**TASK**: Reproduce the rows below word for word, from the first line through the line that contains "genus: Styphelia".

**PROVIDED MATERIAL**:
==================================================

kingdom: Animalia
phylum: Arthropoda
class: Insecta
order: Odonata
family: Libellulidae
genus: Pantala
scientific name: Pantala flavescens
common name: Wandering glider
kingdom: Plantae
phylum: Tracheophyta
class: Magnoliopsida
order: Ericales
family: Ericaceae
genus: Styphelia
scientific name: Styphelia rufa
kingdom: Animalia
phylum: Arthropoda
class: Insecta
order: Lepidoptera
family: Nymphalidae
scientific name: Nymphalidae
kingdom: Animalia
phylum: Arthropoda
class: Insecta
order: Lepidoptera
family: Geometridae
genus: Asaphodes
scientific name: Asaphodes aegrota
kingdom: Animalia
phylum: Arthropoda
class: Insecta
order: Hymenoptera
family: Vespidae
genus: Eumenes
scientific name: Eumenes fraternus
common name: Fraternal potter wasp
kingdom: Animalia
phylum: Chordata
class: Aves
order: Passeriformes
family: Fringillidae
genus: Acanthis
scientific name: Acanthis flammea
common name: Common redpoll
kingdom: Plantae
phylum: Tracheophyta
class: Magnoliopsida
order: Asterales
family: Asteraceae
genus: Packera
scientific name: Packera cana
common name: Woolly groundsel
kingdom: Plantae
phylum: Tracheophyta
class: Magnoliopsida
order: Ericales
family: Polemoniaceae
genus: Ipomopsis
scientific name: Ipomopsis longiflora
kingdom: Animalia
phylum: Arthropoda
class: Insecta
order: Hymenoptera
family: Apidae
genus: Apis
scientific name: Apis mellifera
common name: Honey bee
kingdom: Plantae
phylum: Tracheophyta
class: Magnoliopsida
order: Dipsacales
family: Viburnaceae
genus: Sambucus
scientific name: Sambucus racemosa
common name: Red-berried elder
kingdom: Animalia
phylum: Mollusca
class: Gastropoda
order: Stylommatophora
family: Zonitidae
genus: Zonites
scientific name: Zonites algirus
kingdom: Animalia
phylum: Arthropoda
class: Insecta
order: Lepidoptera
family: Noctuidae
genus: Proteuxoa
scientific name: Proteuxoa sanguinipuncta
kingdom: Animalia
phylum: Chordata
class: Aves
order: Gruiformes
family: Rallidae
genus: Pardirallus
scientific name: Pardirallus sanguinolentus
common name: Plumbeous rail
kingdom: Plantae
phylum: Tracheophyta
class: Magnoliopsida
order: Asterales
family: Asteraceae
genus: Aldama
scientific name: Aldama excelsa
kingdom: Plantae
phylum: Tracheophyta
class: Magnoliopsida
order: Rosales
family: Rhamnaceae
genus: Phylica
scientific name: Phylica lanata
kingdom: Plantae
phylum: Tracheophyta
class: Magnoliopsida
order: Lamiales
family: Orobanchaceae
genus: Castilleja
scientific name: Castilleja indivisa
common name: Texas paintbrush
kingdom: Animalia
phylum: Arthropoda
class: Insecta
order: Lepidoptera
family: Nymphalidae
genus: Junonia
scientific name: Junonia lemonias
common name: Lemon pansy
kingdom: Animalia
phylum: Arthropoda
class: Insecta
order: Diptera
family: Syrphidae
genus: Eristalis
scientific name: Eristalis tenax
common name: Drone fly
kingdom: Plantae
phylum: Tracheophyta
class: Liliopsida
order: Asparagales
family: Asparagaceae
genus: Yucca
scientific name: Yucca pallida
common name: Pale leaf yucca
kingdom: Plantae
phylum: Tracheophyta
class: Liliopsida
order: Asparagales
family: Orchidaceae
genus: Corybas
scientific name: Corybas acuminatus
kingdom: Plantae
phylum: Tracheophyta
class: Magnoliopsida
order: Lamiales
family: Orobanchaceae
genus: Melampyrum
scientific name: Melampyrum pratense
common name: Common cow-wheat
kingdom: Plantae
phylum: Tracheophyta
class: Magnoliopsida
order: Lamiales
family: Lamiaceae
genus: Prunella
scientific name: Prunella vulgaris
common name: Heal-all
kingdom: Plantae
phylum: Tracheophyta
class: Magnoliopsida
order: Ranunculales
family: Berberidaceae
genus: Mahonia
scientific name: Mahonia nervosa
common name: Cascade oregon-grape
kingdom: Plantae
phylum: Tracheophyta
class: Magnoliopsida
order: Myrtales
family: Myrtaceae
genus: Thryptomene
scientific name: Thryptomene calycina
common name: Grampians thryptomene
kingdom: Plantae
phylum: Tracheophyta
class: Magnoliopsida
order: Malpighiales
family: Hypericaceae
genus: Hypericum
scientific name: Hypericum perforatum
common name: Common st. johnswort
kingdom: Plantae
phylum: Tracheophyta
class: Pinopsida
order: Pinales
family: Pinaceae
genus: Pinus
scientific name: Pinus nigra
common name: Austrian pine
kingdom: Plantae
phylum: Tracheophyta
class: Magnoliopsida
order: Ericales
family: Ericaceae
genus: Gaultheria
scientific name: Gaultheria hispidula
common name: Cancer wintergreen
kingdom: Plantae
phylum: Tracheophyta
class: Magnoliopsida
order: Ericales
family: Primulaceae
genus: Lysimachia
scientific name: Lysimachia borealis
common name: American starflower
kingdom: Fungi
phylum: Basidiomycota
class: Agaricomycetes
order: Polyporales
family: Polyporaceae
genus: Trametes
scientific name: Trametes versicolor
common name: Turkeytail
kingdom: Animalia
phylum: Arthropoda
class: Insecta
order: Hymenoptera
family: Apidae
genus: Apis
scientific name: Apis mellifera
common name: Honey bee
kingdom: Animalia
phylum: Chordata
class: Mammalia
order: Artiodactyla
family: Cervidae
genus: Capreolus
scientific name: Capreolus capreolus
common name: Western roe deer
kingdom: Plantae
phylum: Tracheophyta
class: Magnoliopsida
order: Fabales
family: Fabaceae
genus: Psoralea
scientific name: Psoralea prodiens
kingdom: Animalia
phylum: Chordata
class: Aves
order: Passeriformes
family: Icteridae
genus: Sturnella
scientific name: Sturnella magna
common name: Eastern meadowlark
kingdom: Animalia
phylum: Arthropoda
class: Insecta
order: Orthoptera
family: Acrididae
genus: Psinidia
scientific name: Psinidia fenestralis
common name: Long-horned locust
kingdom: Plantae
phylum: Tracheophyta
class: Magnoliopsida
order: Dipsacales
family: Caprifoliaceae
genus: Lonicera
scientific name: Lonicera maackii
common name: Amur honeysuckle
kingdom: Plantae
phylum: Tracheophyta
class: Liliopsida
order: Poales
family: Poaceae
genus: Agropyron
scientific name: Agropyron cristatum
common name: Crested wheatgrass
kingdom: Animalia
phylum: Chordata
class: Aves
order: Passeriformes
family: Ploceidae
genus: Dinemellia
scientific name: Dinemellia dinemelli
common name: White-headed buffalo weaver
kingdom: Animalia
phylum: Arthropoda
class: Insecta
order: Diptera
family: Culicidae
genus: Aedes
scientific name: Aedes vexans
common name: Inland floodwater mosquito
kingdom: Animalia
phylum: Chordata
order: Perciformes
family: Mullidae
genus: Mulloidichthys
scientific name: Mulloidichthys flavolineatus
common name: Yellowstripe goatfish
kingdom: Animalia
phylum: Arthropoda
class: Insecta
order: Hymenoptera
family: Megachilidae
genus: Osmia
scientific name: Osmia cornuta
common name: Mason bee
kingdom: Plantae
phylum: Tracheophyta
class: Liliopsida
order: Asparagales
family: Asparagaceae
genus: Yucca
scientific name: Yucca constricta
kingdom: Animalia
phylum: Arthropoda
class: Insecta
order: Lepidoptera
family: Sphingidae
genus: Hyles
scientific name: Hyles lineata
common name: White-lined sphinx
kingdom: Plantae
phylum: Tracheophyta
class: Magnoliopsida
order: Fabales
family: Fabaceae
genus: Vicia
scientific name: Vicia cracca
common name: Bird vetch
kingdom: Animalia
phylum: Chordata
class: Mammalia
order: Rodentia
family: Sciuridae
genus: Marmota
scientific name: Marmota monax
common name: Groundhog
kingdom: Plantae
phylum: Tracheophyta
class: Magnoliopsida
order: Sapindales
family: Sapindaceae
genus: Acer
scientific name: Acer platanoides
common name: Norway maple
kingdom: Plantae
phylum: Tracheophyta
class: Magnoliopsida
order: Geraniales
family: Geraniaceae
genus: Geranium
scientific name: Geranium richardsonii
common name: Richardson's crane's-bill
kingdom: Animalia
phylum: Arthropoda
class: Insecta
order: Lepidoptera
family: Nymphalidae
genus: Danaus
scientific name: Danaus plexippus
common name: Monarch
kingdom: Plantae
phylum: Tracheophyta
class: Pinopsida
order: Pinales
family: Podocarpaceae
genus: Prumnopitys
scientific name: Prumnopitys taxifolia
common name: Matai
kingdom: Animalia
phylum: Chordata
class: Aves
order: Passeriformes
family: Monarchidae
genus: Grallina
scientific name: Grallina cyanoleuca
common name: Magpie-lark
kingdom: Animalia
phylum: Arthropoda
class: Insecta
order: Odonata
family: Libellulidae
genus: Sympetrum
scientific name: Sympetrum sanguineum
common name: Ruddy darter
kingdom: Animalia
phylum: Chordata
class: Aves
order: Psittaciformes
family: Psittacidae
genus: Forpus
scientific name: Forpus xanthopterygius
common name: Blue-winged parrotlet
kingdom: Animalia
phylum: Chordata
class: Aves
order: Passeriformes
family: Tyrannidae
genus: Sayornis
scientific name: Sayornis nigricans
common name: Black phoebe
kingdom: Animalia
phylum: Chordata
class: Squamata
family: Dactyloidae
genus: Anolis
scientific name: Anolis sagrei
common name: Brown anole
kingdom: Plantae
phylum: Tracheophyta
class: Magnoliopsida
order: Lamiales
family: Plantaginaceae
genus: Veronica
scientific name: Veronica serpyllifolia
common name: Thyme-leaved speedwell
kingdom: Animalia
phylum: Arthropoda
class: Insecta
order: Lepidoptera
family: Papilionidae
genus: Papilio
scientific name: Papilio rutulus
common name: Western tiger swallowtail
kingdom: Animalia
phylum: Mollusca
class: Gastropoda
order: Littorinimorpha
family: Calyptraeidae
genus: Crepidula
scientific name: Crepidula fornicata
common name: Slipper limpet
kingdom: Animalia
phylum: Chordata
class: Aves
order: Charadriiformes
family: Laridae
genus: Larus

==================================================

**WRITTEN SOLUTION**:
kingdom: Animalia
phylum: Arthropoda
class: Insecta
order: Odonata
family: Libellulidae
genus: Pantala
scientific name: Pantala flavescens
common name: Wandering glider
kingdom: Plantae
phylum: Tracheophyta
class: Magnoliopsida
order: Ericales
family: Ericaceae
genus: Styphelia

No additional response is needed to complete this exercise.